Curt Miller isn’t there yet, but he’s the real deal and is going to get us there in women’s basketball, which we should be good in women’s basketball. Amy Berbary, we should be good in women’s soccer, generally haven’t been, she went undefeated in the non-conference season and already has won more games than we have for the last several years. She’s going to get it done. Men’s swimming and diving finished in the top ten in nation, that was the best finish in 33 years. We’ve got a fabulous tradition in swimming and diving, that’s coming back. Track and field was ranked as the seventh best track and field/cross country program in the country in this thing called the McDonnell Cup.

I usually don’t like to tout finishing second in anything because I’m a pretty competitive person, but we finished second in the Capital One men’s cup.

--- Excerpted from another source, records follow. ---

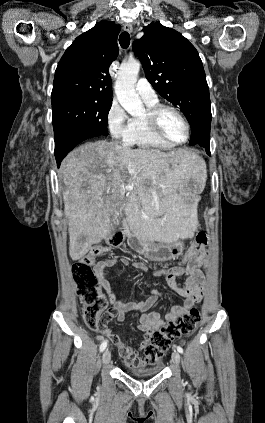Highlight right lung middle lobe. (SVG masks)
Returning <instances> with one entry per match:
<instances>
[{"label":"right lung middle lobe","instance_id":"dd1d6c3e","mask_svg":"<svg viewBox=\"0 0 265 423\" xmlns=\"http://www.w3.org/2000/svg\"><path fill=\"white\" fill-rule=\"evenodd\" d=\"M112 100H99L83 96H63L52 99L54 132L66 126L84 128L99 135H108V113ZM66 154L55 153L56 161Z\"/></svg>","mask_w":265,"mask_h":423}]
</instances>
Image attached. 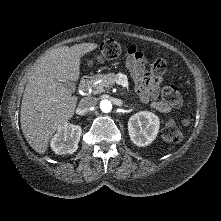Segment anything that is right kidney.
I'll use <instances>...</instances> for the list:
<instances>
[{
  "label": "right kidney",
  "mask_w": 221,
  "mask_h": 221,
  "mask_svg": "<svg viewBox=\"0 0 221 221\" xmlns=\"http://www.w3.org/2000/svg\"><path fill=\"white\" fill-rule=\"evenodd\" d=\"M82 129L79 125L65 123L51 139V148L56 154H73L78 149Z\"/></svg>",
  "instance_id": "right-kidney-1"
}]
</instances>
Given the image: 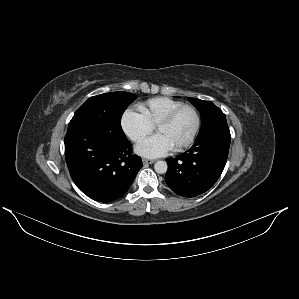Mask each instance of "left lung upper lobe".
Wrapping results in <instances>:
<instances>
[{
    "instance_id": "left-lung-upper-lobe-1",
    "label": "left lung upper lobe",
    "mask_w": 299,
    "mask_h": 299,
    "mask_svg": "<svg viewBox=\"0 0 299 299\" xmlns=\"http://www.w3.org/2000/svg\"><path fill=\"white\" fill-rule=\"evenodd\" d=\"M189 101L201 114L202 125L197 138L214 129L228 127L225 114L211 101H204L196 98H189Z\"/></svg>"
}]
</instances>
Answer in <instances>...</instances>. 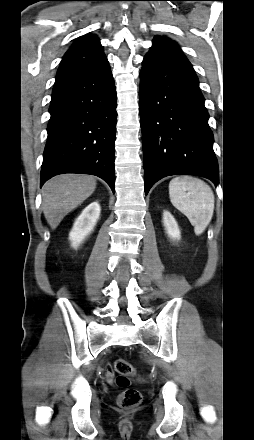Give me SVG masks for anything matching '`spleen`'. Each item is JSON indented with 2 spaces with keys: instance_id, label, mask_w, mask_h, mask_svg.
Instances as JSON below:
<instances>
[{
  "instance_id": "1",
  "label": "spleen",
  "mask_w": 254,
  "mask_h": 440,
  "mask_svg": "<svg viewBox=\"0 0 254 440\" xmlns=\"http://www.w3.org/2000/svg\"><path fill=\"white\" fill-rule=\"evenodd\" d=\"M171 203L182 212L201 235L210 223L214 212V194L211 187L199 178L178 176L169 183Z\"/></svg>"
}]
</instances>
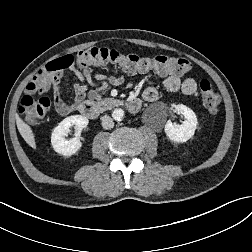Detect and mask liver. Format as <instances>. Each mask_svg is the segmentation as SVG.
Returning <instances> with one entry per match:
<instances>
[{"mask_svg": "<svg viewBox=\"0 0 252 252\" xmlns=\"http://www.w3.org/2000/svg\"><path fill=\"white\" fill-rule=\"evenodd\" d=\"M16 124H17L19 133L21 134L23 139L26 141V143L33 149H36L35 136L33 134L31 127L28 124H26L18 116L16 117Z\"/></svg>", "mask_w": 252, "mask_h": 252, "instance_id": "6515ba94", "label": "liver"}]
</instances>
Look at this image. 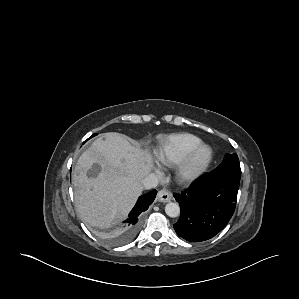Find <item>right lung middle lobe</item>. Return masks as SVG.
Returning <instances> with one entry per match:
<instances>
[{
    "label": "right lung middle lobe",
    "instance_id": "right-lung-middle-lobe-1",
    "mask_svg": "<svg viewBox=\"0 0 299 299\" xmlns=\"http://www.w3.org/2000/svg\"><path fill=\"white\" fill-rule=\"evenodd\" d=\"M95 135H96V134H93L91 137H93V136H95ZM91 137H90V138H91Z\"/></svg>",
    "mask_w": 299,
    "mask_h": 299
}]
</instances>
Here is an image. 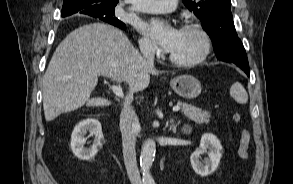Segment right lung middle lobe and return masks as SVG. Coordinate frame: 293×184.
Wrapping results in <instances>:
<instances>
[{
  "mask_svg": "<svg viewBox=\"0 0 293 184\" xmlns=\"http://www.w3.org/2000/svg\"><path fill=\"white\" fill-rule=\"evenodd\" d=\"M64 4H66V3L64 2ZM89 7H90L91 11L94 12L100 18L118 21V19L115 18V10L114 9H102L101 7H99L97 5H90Z\"/></svg>",
  "mask_w": 293,
  "mask_h": 184,
  "instance_id": "1",
  "label": "right lung middle lobe"
}]
</instances>
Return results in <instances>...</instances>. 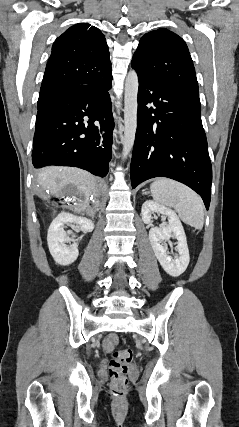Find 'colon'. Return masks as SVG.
<instances>
[{"label":"colon","mask_w":239,"mask_h":427,"mask_svg":"<svg viewBox=\"0 0 239 427\" xmlns=\"http://www.w3.org/2000/svg\"><path fill=\"white\" fill-rule=\"evenodd\" d=\"M133 359L131 349H123L113 352L109 363V375L111 385L116 396L121 397L125 394L128 385L127 375Z\"/></svg>","instance_id":"obj_1"}]
</instances>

Think about that for a second, the second best men’s program in the country. I don’t remember the exact numbers, but 15 teams qualified for postseason play, I think nine finished in the top 15 in the country, more academics all-americans, more all-americans. Last year we had more Big Ten athletes of the year than any other school in the Big Ten. Derek Drouin wins his fifth high jump national championship and is named the Jesse Owens Big Ten Athlete of the Year. The last person to win that at IU was Anthony Thompson in 1990.

So all of these firsts and first in a long time things, I think, enable us to lay claim to at least being close to a golden age, a new golden age, not the only golden age, but a golden age of IU athletics. I don’t think we’ll be able to lay claim to a golden age unless we’re good in football because football is just too big of a deal. But I think Kevin Wilson is the right guy, he’s got the right staff and we’re going in the right direction.

And so how crazy is it going to be when we’re good in both basketball and football, as well as a lot of other sports at the same time? I think it’ll be crazy around here.